For the second straight game* the Red Sox walked off over the White Sox, taking a 4-3 win on a big pinch-hit single from Mike Carp in the tenth inning.
While yesterday it was the Red Sox coming back from a late deficit, Thursday the shoe was on the other foot. At least for the second half of the game. For the first half...well, it looked very much like Wednesday all over again. Jon Lester was not nearly so vulnerable as Rubby De La Rosa, but he was good for a first-inning run with Jose Abreu smacking a double over Jonny Gomes' head and off the bottom of the Monster, scoring Adam Eaton from first as Gomes struggled to recover.
Meanwhile, Jose Quintana was doing his best to make Chris Sale look bad. Which is no easy feat. As we've seen so often dating back to the ALCS, frankly, the Red Sox were in some danger of letting the opposing pitcher make a bit of history. Quintana took a perfect game into the sixth inning, leaving Lester's best efforts looking pedestrian by comparison.
In reality, they were anything but. After the first inning run, Lester was downright ridiculous. The White Sox managed to produce some hits, but with Lester missing bat after bat after bat, they were unable to capitalize on any given baserunner. After seven innings of work, Lester had amassed 20 swinging strikes, half of them on a curveball that may have done more work tonight than any given pitch in any given start for a Red Sox pitcher this year. 20 of them led to 16 swings, 10 misses, and just one ball in play. All told, he left the game with twelve strikeouts, seven hits, no walks, and just the one run.
He also left with a lead. In the sixth, Quintana's perfect game went off the rails in a hurry. Back-to-back walks to Stephen Drew and David Ross brought Jackie Bradley to the plate with two on and no outs. While the Red Sox made the odd call to have Bradley attempt to bunt even with a 2-0 count, he thankfully failed to get it down, allowing him to hit a ground ball into right field for an RBI single, tying the game.
While the next two Red Sox batters grounded out, the attack was not over yet. Already having been robbed of extra bases earlier in the game, David Ortiz gave Chicago's outfielders no chance to keep him from getting to Quintana in the sixth, doubling off the left field wall to plate both Ross and Bradley, giving the Red Sox a 3-1 lead.

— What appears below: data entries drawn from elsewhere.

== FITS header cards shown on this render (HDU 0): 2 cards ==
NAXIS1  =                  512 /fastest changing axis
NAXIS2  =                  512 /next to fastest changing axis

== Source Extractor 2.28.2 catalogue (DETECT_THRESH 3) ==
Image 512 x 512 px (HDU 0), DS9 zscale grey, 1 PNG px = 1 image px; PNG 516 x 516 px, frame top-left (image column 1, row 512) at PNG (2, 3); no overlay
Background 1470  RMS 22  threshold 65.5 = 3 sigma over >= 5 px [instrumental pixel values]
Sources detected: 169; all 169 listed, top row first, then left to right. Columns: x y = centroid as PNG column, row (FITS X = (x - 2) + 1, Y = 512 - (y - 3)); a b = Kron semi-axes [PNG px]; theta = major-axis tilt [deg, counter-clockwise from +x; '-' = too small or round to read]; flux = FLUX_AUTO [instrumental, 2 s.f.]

There was still one hurdle left to clear. After all, newly-dubbed Red Sox killer Conor Gillaspie hadn't had a chance to do his dirty work yet. That waited until the ninth. After replay overturned about the closest bang-bang call you'll see at first, giving Alexei Ramirez an infield single to start the inning, a pinch-hitting Gillaspie jumped out in front of the plate to meet a Koji Uehara Splitter, launching it into the seats in right field to tie the game.
The Red Sox could not get back on the scoreboard in the bottom of the ninth, and so we found ourselves in extra innings. Those, thankfully, did not last too long at all. Once again, Daniel Nava provided a key pinch-hitting appearance, drawing a walk to start off the tenth after Andrew Miller worked around a leadoff single in the top of the inning. The Red Sox, as the White Sox had, moved the runner along with a sacrifice bunt. Then the White Sox, as the Red Sox had, elected to intentionally walk the next batter.
The difference is that the Red Sox had intentionally walked Jose Dariel Abreu. The White Sox...the White Sox walked Stephen Drew, which would have brought David Ross to the plate had John Farrell not elected to pinch hit Mike Carp. And while it's been a long time since Carp provided us with big clutch hits, for the second straight night there was a little 2013 left in Fenway. Carp ripped a 2-2 fastball through the vacated left side of the infield, and while this time the throw to the plate was closer, Daniel Nava was still able to slide in safe under the tag, giving Boston a second straight walkoff victory.
*In which A.J. Pierzynski has not been a part of this team. Sorry, I still couldn't help it.